In September, biologists with the Snohomish County PUD began counting salmon as they returned to the river to spawn and die. They now project a return of 150,000 to 200,000 salmon to the Sultan River, more than they’ve seen since at least the 1970s.
“You hear old-timers talk about being able to walk across on the backs of the fish,” said Keith Binkley, a fisheries biologist with the PUD. “It’s as close to that as I can imagine.”
About 5.2 million pink salmon are expected to return to the Puget Sound area this season, with nearly 2.3 million coming to the Snohomish River Basin, according to the state Department of Fish and Wildlife. Both figures are about double the average for the past decade.

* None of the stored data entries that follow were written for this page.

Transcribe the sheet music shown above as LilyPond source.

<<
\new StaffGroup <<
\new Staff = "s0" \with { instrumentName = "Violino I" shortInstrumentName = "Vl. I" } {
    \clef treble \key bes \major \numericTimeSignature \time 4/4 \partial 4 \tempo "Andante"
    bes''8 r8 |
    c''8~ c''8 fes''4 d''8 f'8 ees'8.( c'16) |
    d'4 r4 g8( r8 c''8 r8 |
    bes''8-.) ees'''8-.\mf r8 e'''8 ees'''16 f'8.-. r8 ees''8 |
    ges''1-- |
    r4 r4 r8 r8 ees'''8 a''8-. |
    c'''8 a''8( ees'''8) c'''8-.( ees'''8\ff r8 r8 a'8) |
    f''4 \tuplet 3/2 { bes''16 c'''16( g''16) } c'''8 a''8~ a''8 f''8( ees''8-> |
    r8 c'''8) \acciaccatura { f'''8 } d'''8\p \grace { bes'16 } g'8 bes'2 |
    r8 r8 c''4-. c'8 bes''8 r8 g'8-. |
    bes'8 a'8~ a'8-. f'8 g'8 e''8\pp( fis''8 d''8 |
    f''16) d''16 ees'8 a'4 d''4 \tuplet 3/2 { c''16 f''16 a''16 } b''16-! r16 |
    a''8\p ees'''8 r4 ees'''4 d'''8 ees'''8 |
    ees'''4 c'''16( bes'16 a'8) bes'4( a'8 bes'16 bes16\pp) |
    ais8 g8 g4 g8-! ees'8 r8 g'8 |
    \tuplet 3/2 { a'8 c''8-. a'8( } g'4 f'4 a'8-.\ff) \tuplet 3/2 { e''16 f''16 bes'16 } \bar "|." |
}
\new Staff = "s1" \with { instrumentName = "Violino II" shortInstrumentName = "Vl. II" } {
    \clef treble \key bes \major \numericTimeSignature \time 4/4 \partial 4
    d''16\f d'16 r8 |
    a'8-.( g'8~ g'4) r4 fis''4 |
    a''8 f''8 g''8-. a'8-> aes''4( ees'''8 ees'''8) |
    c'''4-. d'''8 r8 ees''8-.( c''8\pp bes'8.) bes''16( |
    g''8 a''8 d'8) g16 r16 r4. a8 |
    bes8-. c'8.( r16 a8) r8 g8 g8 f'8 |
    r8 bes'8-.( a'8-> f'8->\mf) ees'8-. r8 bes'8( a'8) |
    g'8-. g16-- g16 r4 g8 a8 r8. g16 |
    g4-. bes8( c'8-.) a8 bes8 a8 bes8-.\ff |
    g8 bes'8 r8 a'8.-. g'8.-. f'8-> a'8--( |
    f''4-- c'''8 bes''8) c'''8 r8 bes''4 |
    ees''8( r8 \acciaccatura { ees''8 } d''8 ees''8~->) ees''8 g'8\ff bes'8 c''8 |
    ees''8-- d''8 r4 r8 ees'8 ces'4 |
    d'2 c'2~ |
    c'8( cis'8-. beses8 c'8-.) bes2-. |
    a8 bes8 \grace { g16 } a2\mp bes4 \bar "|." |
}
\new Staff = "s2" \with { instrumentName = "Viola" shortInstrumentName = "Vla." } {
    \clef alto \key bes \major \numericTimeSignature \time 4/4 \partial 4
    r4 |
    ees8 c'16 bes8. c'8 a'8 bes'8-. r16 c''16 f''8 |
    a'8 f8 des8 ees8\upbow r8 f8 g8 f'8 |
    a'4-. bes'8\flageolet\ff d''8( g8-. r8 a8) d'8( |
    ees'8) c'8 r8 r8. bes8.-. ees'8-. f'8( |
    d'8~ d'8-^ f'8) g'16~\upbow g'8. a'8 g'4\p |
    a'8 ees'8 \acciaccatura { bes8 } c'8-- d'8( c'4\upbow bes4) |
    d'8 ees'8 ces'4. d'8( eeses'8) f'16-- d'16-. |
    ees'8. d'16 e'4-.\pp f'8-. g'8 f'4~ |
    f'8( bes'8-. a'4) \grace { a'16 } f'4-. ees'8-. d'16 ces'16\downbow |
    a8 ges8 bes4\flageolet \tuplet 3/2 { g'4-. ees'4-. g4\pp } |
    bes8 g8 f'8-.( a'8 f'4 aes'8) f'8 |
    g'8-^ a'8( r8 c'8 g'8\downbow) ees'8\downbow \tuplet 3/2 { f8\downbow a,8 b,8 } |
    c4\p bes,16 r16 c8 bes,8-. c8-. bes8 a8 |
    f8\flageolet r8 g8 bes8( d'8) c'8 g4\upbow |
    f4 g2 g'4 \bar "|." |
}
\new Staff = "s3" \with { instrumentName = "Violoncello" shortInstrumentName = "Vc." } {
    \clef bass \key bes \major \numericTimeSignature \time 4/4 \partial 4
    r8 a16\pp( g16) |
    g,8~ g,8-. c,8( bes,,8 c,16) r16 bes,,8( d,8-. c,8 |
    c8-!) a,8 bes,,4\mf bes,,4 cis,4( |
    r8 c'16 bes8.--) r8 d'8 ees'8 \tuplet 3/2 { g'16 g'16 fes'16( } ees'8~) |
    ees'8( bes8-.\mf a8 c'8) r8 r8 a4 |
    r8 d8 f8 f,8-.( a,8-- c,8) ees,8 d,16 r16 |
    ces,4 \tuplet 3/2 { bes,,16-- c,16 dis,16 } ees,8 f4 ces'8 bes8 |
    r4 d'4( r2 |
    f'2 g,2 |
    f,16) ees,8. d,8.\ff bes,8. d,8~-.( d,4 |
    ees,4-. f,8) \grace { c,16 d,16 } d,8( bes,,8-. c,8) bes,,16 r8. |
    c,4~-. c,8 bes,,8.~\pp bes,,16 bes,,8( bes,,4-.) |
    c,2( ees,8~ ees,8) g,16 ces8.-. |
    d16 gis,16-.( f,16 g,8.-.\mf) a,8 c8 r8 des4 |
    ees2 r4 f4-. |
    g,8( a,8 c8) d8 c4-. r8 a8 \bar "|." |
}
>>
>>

PUD officials point to the higher counts specifically in the Sultan River as a sign of success for the Henry M. Jackson Hydroelectric Project.
Before the project, sudden rushes of water from the Culmback Dam, licensed in 1961 to collect water for Everett, would wash away unhatched salmon eggs. Pink salmon counts recorded about 5,000 fish on the river, according to the PUD.
As part of the project, the flow of water was regulated. Counts of pink salmon began to climb and are on pace to break the 100,000 mark four out of five times in the past decade, according to the PUD.
While the PUD ties the climbing population to the project, a state official said he can’t corroborate that.
“They may be doing a lot of positive things to ensure they have a minimal effect, but any alteration of the habitat is going to have an effect on the salmon spawning success,” said Jeromy Jording, a state commercial fishery manager.
Jording and the PUD agree that favorable ocean conditions are one of the factors driving the population boom.
The pink salmon spend most of their lives in seawater, only living in fresh water at the beginning and end of their two-year life cycles.
A class from Monroe’s Sky Valley Education Center was learning about that very process along the Sultan River banks on Tuesday.
Some students poked at the dead salmon on shore. Others watched as the fish swam with their dorsal fins exposed.
Michael Torres Finley, 11, said he had seen hundreds of salmon. One in particular made an impression.
The fish swam to shore and its mouth opened and closed, as if it was saying its last words, the sixth-grader said.
“I don’t think I want to eat salmon anymore,” he said. “Not because I’ve seen dead fish all over the place. Just because I feel really bad for them.”